13. The method according to claim 12, wherein the 3D coordinates are calculated on the basis of 2D coordinates of left and right images of the selection gesture, the focal length of the cameras, and a distance between the cameras.

14. The method according to claim 13, wherein 3D coordinates of positions of the object are calculated on the basis of 3D coordinates of the positions of the user's right and left eyes and 3D coordinates of the object in right and left views.

15. A system for responding to a user's gesture to an object in three dimensions, wherein at least one object is displayed on a display device, the system comprising a processor configured to implement:

detecting a gesture of a user's hand captured using an image capturing device;

calculating 3D coordinates of the position of the gesture and the user's eyes;

calculating a distance of the position of the gesture to the image capturing device, a distance of the position of the gesture to the each object, and a size of the each object;

calculating a probability value to respond to the gesture for each accessible object using the distance of the position of the gesture to the image capture device, the distance of the position of the gesture to the each object, and the size of the each object;

selecting one object with the greatest probability value; and

responding to the gesture of the one object.

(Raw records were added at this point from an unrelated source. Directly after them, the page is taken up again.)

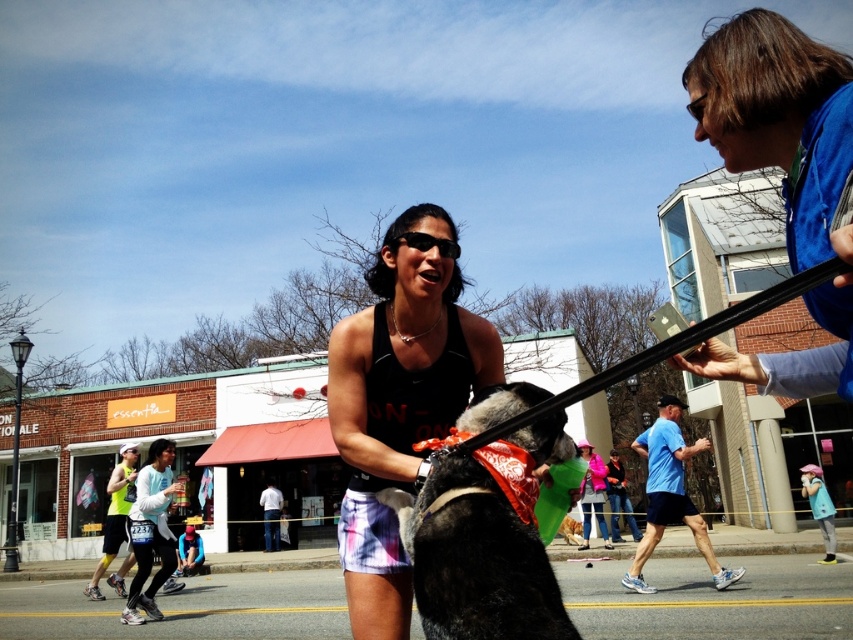
Is matte black tank top at center bigger than blue fabric at upper right?

Incorrect, matte black tank top at center is not larger than blue fabric at upper right.

Does matte black tank top at center appear under blue fabric at upper right?

Correct, matte black tank top at center is located below blue fabric at upper right.

Who is more distant from viewer, (x=430, y=310) or (x=821, y=150)?

Positioned behind is point (x=430, y=310).

Find the location of `matte black tank top at center`. matte black tank top at center is located at coordinates (399, 401).

Consider the image. Is blue fabric at upper right shorter than black fur dog at center?

No.

What do you see at coordinates (779, 120) in the screenshot?
I see `blue fabric at upper right` at bounding box center [779, 120].

What do you see at coordinates (779, 120) in the screenshot?
I see `blue fabric at upper right` at bounding box center [779, 120].

Identify the location of blue fabric at upper right. (779, 120).

Is matte black tank top at center wider than black fur dog at center?

Yes, matte black tank top at center is wider than black fur dog at center.

Does matte black tank top at center appear on the right side of black fur dog at center?

No, matte black tank top at center is not to the right of black fur dog at center.

Is point (440, 221) less distant than point (430, 538)?

No, it is behind (430, 538).

Image resolution: width=853 pixels, height=640 pixels. I want to click on matte black tank top at center, so click(x=399, y=401).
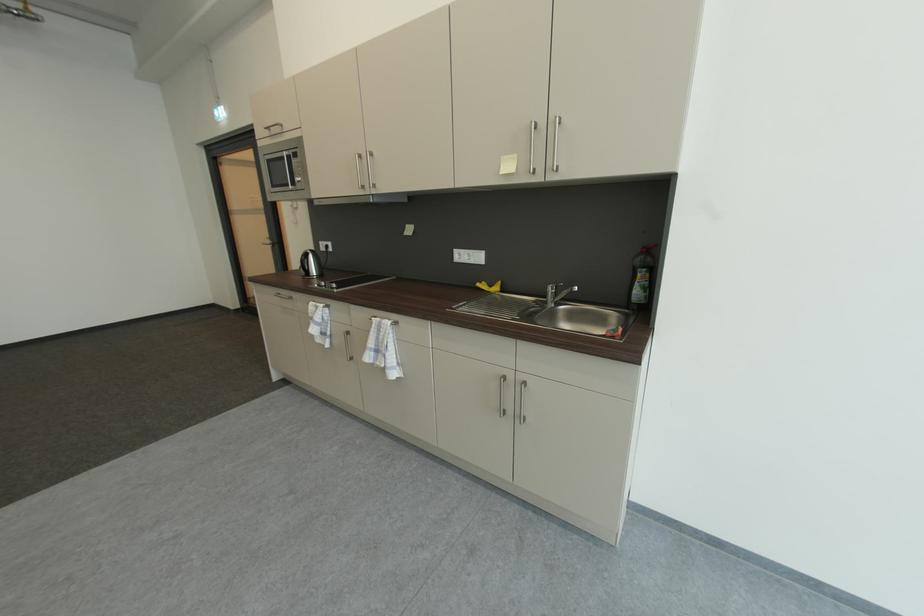
What do you see at coordinates (502, 395) in the screenshot? I see `a silver door handle` at bounding box center [502, 395].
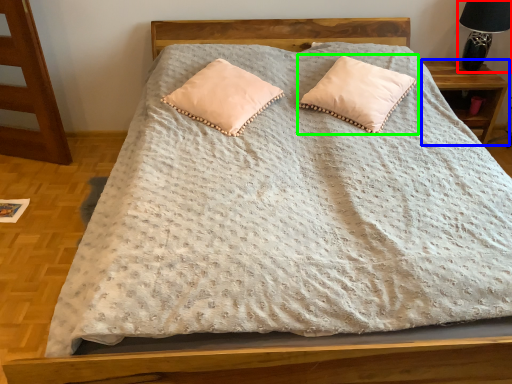
Question: Estimate the real-world distances between objects in this image. Which object is closer to table lamp (highlighted by a red box), nightstand (highlighted by a blue box) or pillow (highlighted by a green box)?

Choices:
 (A) nightstand
 (B) pillow

Answer: (A)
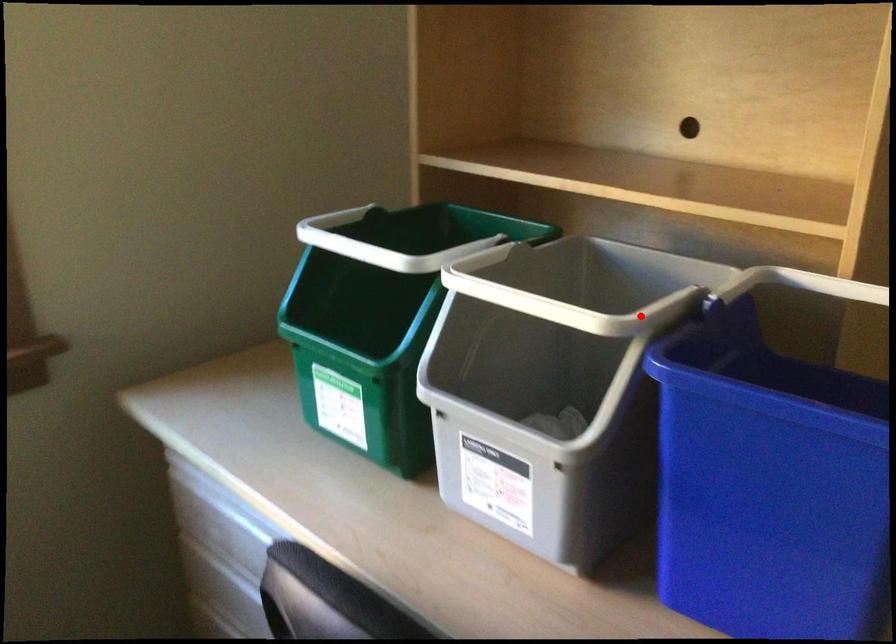
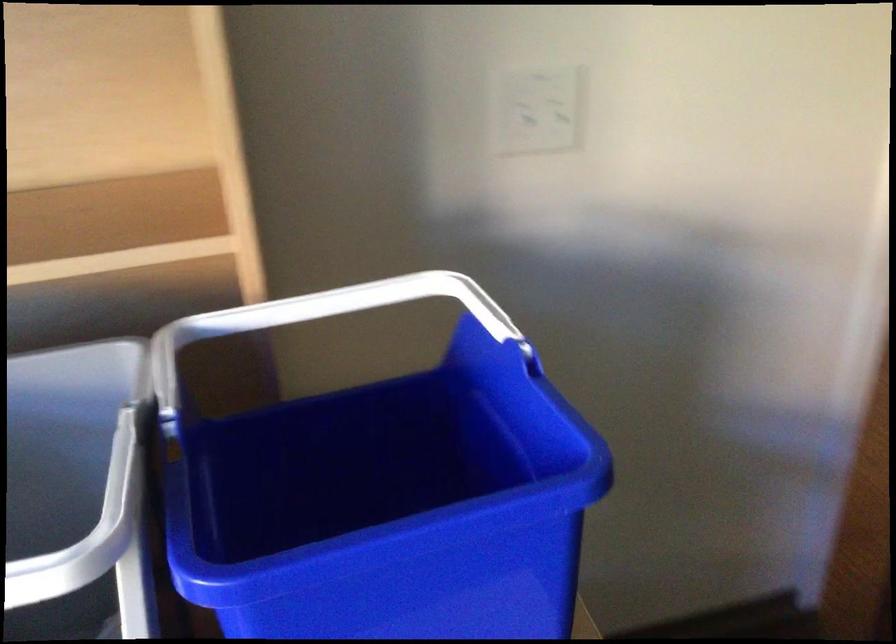
Where in the second image is the point corresponding to the highlighted location from the first image?

(125, 529)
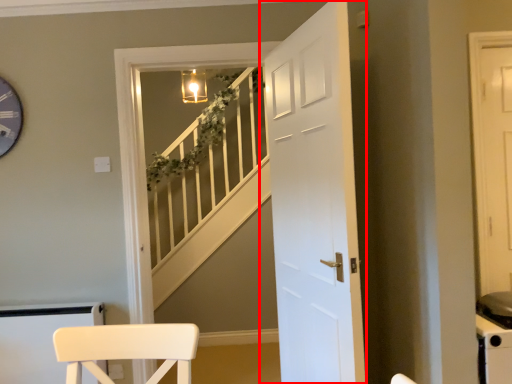
Question: From the image's perspective, what is the correct spatial relationship of door (annotated by the red box) in relation to stairwell?

Choices:
 (A) above
 (B) below

Answer: (A)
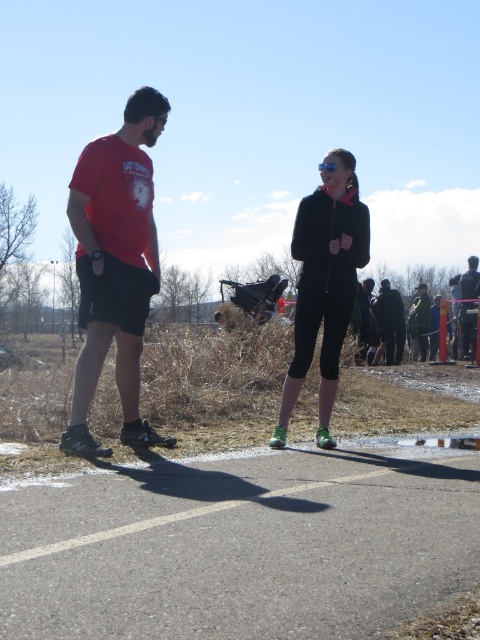
Question: Does black matte jacket at center appear over matte black shorts at center?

16. The system according to claim 15, wherein the image capture device comprises of two cameras aligned horizontally and having the same focal length.

17. The system according to claim 16, wherein the 3D coordinates are calculated on the basis of 2D coordinates of left and right images of the selection gesture, the focal length of the cameras, and a distance between the cameras.

18. The system according to claim 7, wherein 3D coordinates of positions of the objects are calculated on the basis of 3D coordinates of the positions of the user's right and left eyes and 3D coordinates of the object in right and left views.